--- RECORDED INFORMATION ---

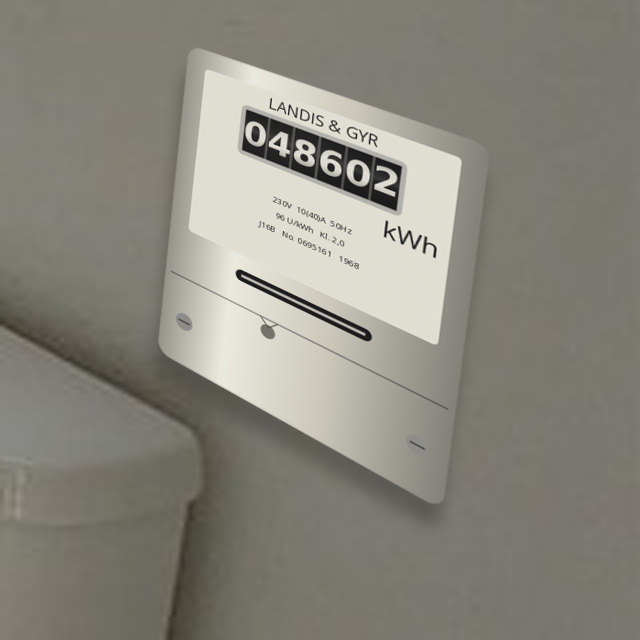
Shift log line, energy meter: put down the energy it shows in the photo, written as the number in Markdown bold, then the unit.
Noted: **48602** kWh
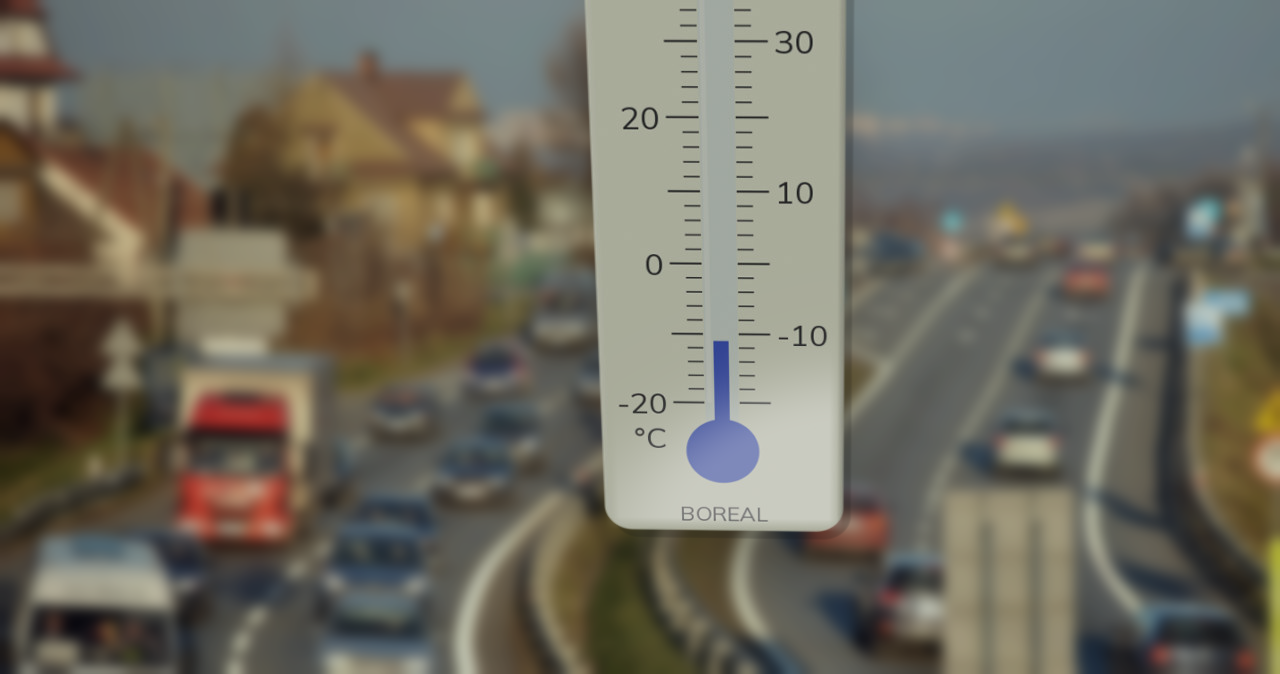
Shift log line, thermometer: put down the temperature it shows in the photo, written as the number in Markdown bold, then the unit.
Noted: **-11** °C
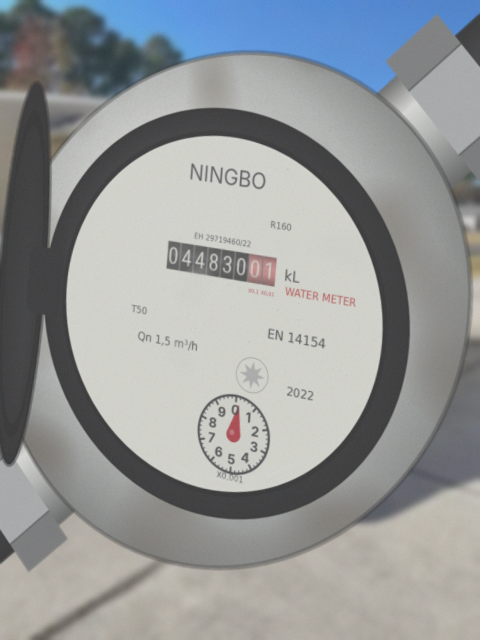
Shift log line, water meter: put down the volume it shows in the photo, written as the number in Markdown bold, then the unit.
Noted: **44830.010** kL
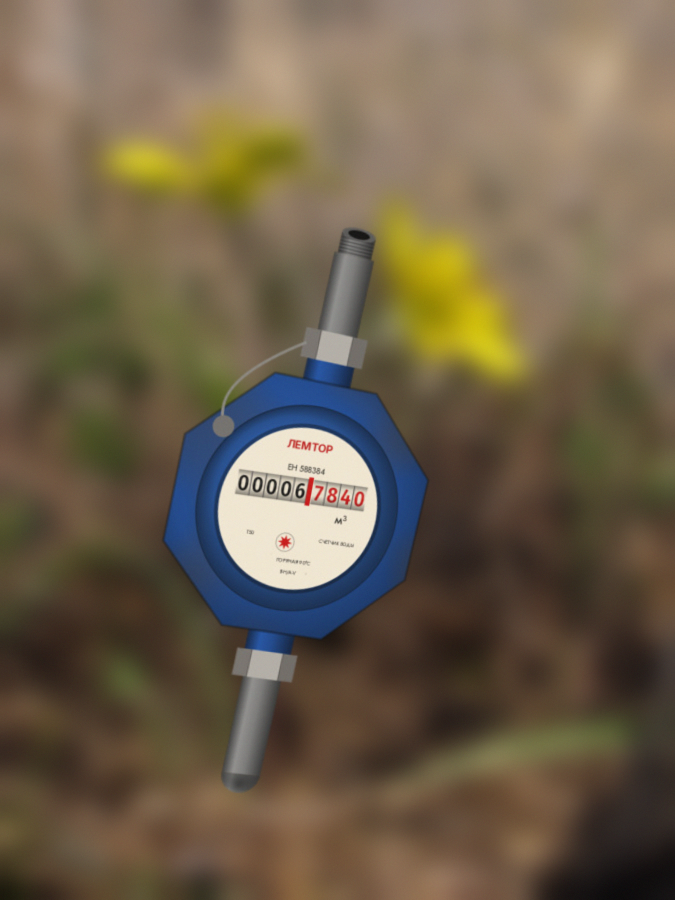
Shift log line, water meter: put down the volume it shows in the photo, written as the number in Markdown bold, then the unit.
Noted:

---

* **YOUR TASK**
Please reproduce the listing above word for word, leaving out the pictures.

* **SOLUTION FOR THIS EXERCISE**
Shift log line, energy meter: put down the energy it shows in the photo, written as the number in Markdown bold, then the unit.
Noted: **48602** kWh
Shift log line, thermometer: put down the temperature it shows in the photo, written as the number in Markdown bold, then the unit.
Noted: **-11** °C
Shift log line, water meter: put down the volume it shows in the photo, written as the number in Markdown bold, then the unit.
Noted: **44830.010** kL
Shift log line, water meter: put down the volume it shows in the photo, written as the number in Markdown bold, then the unit.
Noted:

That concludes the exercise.